◆ Passage shown ◆
################

The opinion of the court was delivered by: Eduardo C. Robreno, J.
There are two issues pending before the Court: (1) Does the Court have jurisdiction to consider an appeal from the order of the Bankruptcy Court denying, without prejudice, the Debtors' application for the appointment of special counsel under § 11 U.S.C. § 327(e); and (2) If there is jurisdiction, does the Bankruptcy Court's denial of the application constitute an abuse of discretion. For the reasons that follow, the Court holds it does have jurisdiction to consider the appeal, and the Bankruptcy Court's denial of the appointment of special counsel is affirmed in part and reversed in part as an abuse of discretion.
The decision of the Bankruptcy Court is affirmed to the extent that it denies the appointment of special counsel to investigate the recording incident and litigate non-bankruptcy claims; it is reversed to the extent that it denies the appointment of special counsel to advise the Debtors concerning the legal implications of the recording incident and its impact upon bankruptcy and non-bankruptcy issues. The case is remanded to the Bankruptcy Court for further consideration in accordance with this memorandum and order.
On May 11, 2009, Philadelphia Newspapers, LLC and its related entities (the "Debtors") filed an Emergency Motion for Expedited Appeal (doc. no. 5), pursuant to Federal Bankruptcy Rule 8019, appealing the ruling issued by the Bankruptcy Court on April 20, 2009, denying the Debtors' application for retention of special counsel. Following a hearing on the motion, the Court granted the motion for expedited appeal and issued an expedited briefing schedule (doc. no. 12).*fn1
The Official Unsecured Creditors' Committee (the "Committee") filed a motion to dismiss the Debtors' appeal for lack of jurisdiction, arguing that the Bankruptcy Court's order did not constitute a final, appealable order (doc. no. 14). The Steering Group of Pre-petition Lenders, together with the Citizens Bank of Pennsylvania, filed a motion to dismiss the Debtors' appeal, also arguing that the Bankruptcy Court's order was not final, and asserting the applicability of the doctrines of equitable mootness and judicial estoppel (doc. no. 15). These motions are pending before the Court.
A. The "Recording Incident" and its Aftermath
The Debtors initiated the underlying Chapter 11 bankruptcy proceeding on February 22, 2009. Prior to filing the Chapter 11 proceeding, the Debtors engaged in pre-petition negotiations with the Secured Lenders. During these negotiations, the Secured Lenders were represented by their appointed agent, Citizens Bank of Pennsylvania, (the "Agent Bank"), and a small group of lenders who acted as an unofficial Steering Group for other participants in the senior secured credit facility (the "Steering Group").
During pre-petition negotiations, the Debtors, the Steering Group, and the Agent Bank met in person in Philadelphia on November 17, 2008 to discuss restructuring alternatives. During the meeting, the Debtors' CEO, Brian Tierney, became aware that Steering Group member and CIT Group, Inc. ("CIT") representative, Vincent DeVito, was tape recording the meeting. Tierney demanded that the recording device be turned off, asserting that such recording without consent of the party being recorded is a violation of Pennsylvania law. DeVito complied with the demand. (Hereinafter, this sequence of events is referred to as "the recording incident").

################

[Data excerpts]
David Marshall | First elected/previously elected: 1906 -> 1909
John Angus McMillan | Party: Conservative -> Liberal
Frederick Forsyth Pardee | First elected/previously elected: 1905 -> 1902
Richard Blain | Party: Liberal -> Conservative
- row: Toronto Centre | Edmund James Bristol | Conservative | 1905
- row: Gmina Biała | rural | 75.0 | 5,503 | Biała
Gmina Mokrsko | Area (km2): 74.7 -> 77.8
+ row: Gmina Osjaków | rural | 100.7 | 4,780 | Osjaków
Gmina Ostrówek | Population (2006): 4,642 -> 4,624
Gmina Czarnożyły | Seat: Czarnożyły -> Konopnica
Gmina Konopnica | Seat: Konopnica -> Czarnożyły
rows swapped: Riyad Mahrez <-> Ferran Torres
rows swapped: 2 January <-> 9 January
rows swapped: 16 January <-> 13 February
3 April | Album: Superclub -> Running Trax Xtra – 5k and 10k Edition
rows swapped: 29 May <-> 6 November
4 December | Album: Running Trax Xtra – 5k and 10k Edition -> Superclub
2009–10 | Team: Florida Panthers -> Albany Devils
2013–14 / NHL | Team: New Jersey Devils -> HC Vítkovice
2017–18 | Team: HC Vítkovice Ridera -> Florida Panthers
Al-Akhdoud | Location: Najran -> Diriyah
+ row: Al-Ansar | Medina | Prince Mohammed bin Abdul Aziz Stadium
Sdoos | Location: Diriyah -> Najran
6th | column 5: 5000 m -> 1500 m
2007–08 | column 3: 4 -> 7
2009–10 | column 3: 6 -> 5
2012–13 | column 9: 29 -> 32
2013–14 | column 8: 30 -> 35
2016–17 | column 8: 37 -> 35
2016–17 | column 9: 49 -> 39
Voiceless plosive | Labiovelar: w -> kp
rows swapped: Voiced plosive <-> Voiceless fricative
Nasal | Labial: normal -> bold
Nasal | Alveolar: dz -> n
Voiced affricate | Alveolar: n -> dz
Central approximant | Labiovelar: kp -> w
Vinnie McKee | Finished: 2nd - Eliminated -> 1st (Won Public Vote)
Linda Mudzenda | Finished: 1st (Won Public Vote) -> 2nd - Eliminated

################

◆ Objective A ◆
List every docket number cited in the court opinion.
◆ Objective B ◆
Write out everything in the court opinion from "The opinion of" down to "as an abuse of discretion.", swapping "special counsel" for "outside counsel".

◆ Correct output A ◆
doc. no. 5, doc. no. 12, doc. no. 14, doc. no. 15

◆ Correct output B ◆
The opinion of the court was delivered by: Eduardo C. Robreno, J.
There are two issues pending before the Court: (1) Does the Court have jurisdiction to consider an appeal from the order of the Bankruptcy Court denying, without prejudice, the Debtors' application for the appointment of outside counsel under § 11 U.S.C. § 327(e); and (2) If there is jurisdiction, does the Bankruptcy Court's denial of the application constitute an abuse of discretion. For the reasons that follow, the Court holds it does have jurisdiction to consider the appeal, and the Bankruptcy Court's denial of the appointment of outside counsel is affirmed in part and reversed in part as an abuse of discretion.